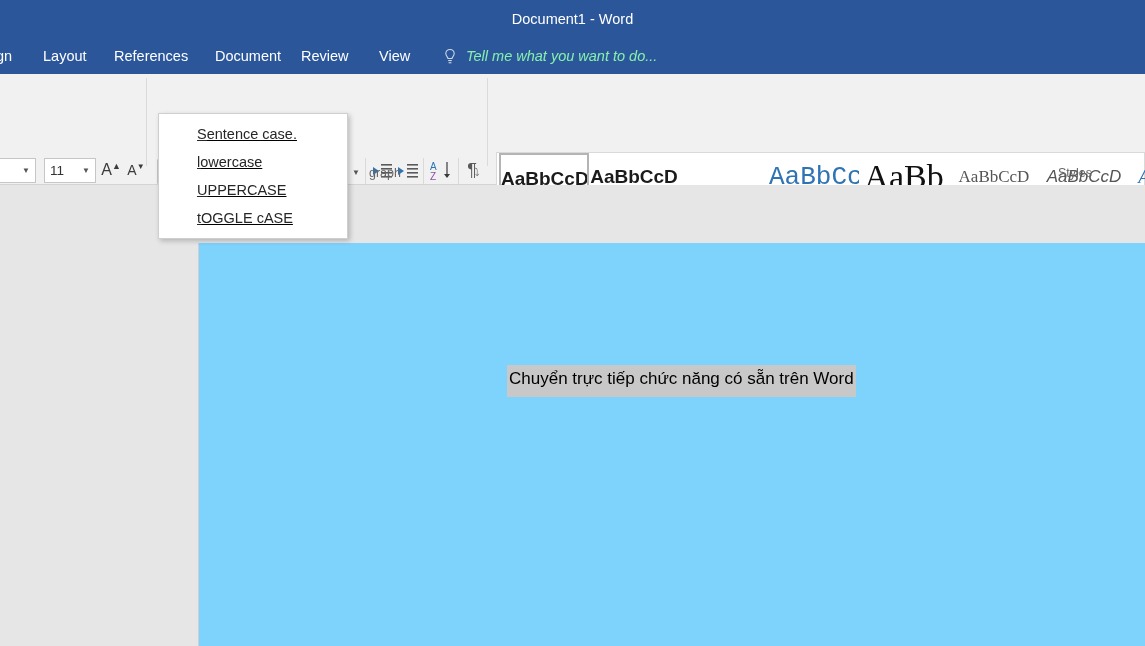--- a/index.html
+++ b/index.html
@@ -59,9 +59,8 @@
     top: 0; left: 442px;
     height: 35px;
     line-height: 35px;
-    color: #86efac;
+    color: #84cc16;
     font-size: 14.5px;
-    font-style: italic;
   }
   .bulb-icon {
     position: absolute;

PROBLEM TO WORK ON -> Leaving the pictures out, set down all of the data again exactly.

RESPONSE TO THE TASK ->
--- a/index.html
+++ b/index.html
@@ -59,9 +59,8 @@
     top: 0; left: 442px;
     height: 35px;
     line-height: 35px;
-    color: #86efac;
+    color: #84cc16;
     font-size: 14.5px;
-    font-style: italic;
   }
   .bulb-icon {
     position: absolute;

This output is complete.